3.2.2 年龄 为不可干预因素。本研究中,年龄与整体认知、注意/计算力和延迟回忆评分呈负相关。以往研究[17]也发现,年龄对认知障碍的不利影响,这可能与大脑微血管结构和功能在老化过程的不断衰退有关。这提示医务人员应尽早关注年长D-MHD患者的认知水平。
3.2.3 性别 为不可干预因素。本研究中,女性患者认知水平较差。Li等[18]的研究也有类似发现,这可能与绝经后女性体内雌激素水平急剧下降有关;因为雌激素对大脑具有保护作用,它的下降可能引起大脑代谢缺陷,增加认知障碍发生的可能性。这提示,应多关注女性D-MHD患者的认知水平,尤其是绝经期患者,做好认知障碍早期筛查工作。
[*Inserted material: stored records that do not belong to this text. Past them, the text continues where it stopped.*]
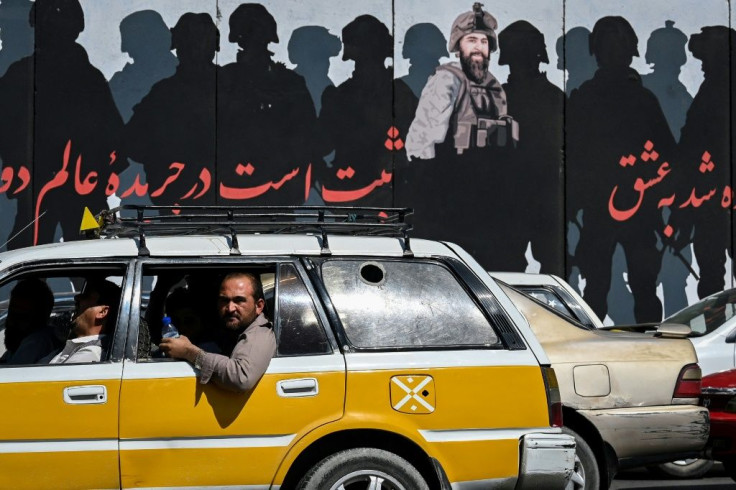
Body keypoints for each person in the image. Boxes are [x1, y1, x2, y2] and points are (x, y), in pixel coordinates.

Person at [566, 16, 676, 323]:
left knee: (641, 289)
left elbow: (667, 157)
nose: (615, 54)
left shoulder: (642, 100)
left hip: (638, 209)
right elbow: (573, 155)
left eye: (619, 47)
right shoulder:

3.2.4 文化程度 为不可干预因素。本研究中,文化程度与整体认知、视空间/执行功能、注意/计算力和抽象功能呈正相关。文化程度较低者主动寻求知识的动力和能力不足,脑细胞缺乏刺激、长期处于欠活跃状态而导致认知功能不断下降[17]。故建议医务人员基于患者文化程度制订个性化健康教育计划,多鼓励文化水平较低者主动寻求疾病相关知识,促进和改善其大脑认知能力。
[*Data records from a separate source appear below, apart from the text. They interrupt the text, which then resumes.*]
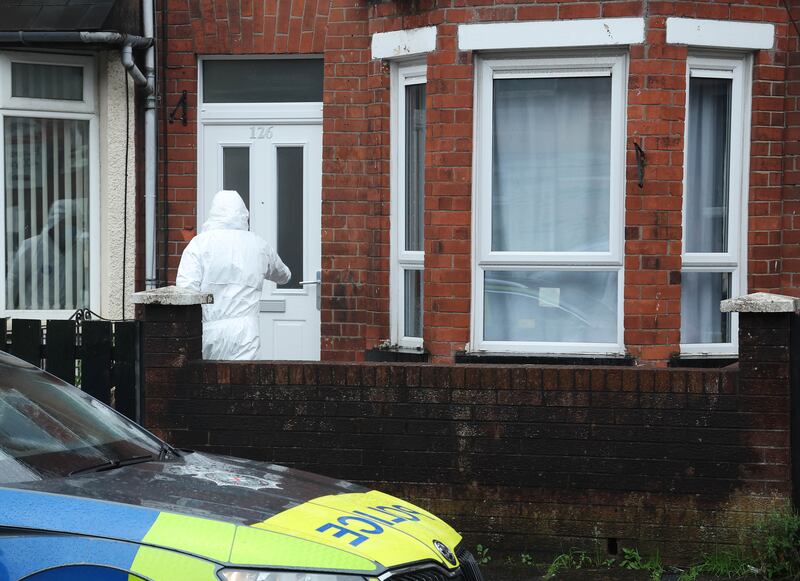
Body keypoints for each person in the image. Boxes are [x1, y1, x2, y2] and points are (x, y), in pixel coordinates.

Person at [176, 190, 290, 360]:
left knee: (208, 376)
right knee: (244, 376)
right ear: (244, 214)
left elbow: (185, 291)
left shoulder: (199, 244)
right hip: (246, 332)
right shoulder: (258, 245)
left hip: (208, 330)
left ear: (213, 213)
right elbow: (284, 275)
3.2.5 糖尿病病程 为不可干预因素。本研究中,糖尿病病程与命名评分呈负相关。Alichniewicz等[19]提出,认知障碍可发生在糖尿病早期阶段,严重程度随病程延长而不断加重。可能由于病程较长者长期处于慢性高血糖和代谢障碍的状态,造成神经元损害、认知功能衰退[14]。故医务人员应对糖尿病初期患者进行认知功能评价,以期早诊断、早治疗。